(Saved data entries)
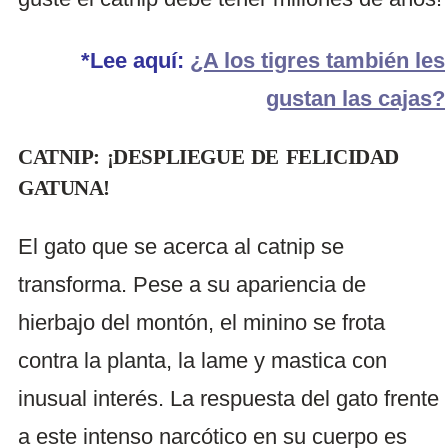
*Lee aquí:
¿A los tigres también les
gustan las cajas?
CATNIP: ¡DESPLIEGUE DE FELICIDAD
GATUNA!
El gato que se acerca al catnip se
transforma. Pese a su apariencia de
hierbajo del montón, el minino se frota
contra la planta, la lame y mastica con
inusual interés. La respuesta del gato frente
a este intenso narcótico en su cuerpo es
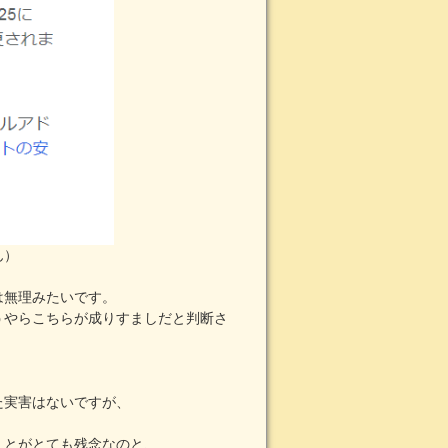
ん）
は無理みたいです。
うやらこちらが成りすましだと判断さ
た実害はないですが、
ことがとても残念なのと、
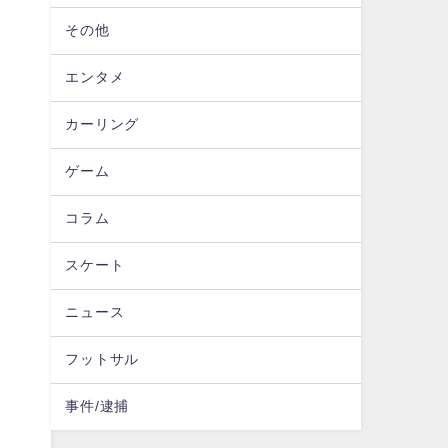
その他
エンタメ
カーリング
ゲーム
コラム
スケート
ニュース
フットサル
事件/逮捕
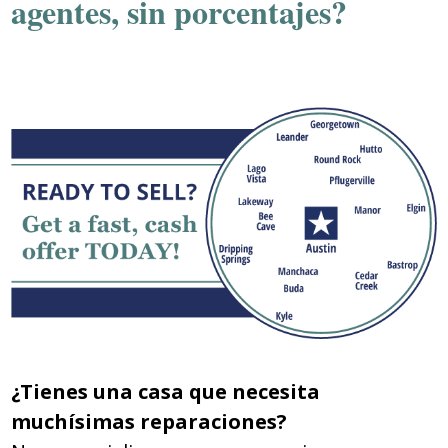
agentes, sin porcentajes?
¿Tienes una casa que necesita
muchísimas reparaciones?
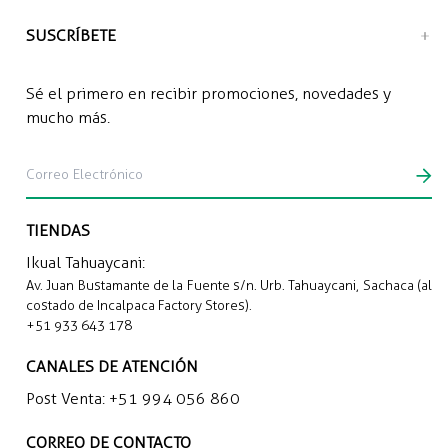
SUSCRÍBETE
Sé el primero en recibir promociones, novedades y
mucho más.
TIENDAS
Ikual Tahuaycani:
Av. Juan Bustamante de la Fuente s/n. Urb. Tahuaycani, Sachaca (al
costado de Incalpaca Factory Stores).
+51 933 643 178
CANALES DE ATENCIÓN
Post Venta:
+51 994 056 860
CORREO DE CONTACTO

...

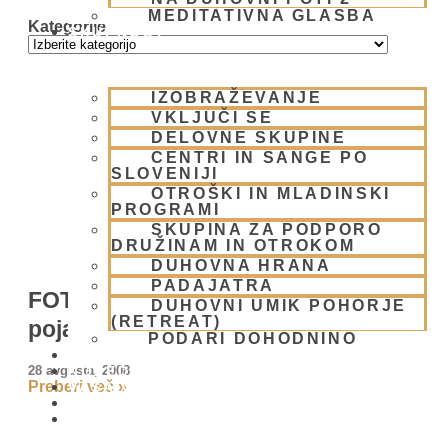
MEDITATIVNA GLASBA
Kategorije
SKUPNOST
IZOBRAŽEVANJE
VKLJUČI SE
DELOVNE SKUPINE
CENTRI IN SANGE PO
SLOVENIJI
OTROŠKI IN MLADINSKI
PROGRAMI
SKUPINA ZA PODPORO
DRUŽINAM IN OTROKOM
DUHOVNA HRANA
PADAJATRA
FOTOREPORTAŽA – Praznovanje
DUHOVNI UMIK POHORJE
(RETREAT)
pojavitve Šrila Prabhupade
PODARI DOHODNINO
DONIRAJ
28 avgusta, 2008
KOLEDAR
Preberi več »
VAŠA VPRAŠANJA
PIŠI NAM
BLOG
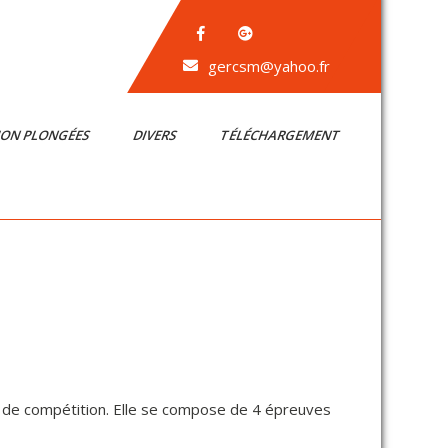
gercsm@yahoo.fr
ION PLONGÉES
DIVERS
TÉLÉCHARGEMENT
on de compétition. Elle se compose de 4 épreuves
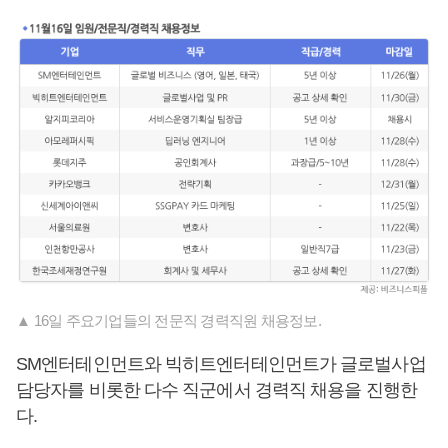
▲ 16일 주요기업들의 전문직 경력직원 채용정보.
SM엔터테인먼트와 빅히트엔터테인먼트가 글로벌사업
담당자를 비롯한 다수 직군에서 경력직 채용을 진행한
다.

• [TASK ITEM]: The answer must consist of each line from the data that includes the string "Tahuaycani".

• [SOLUTION FOR THIS TASK]:
Ikual Tahuaycani:
Av. Juan Bustamante de la Fuente s/n. Urb. Tahuaycani, Sachaca (al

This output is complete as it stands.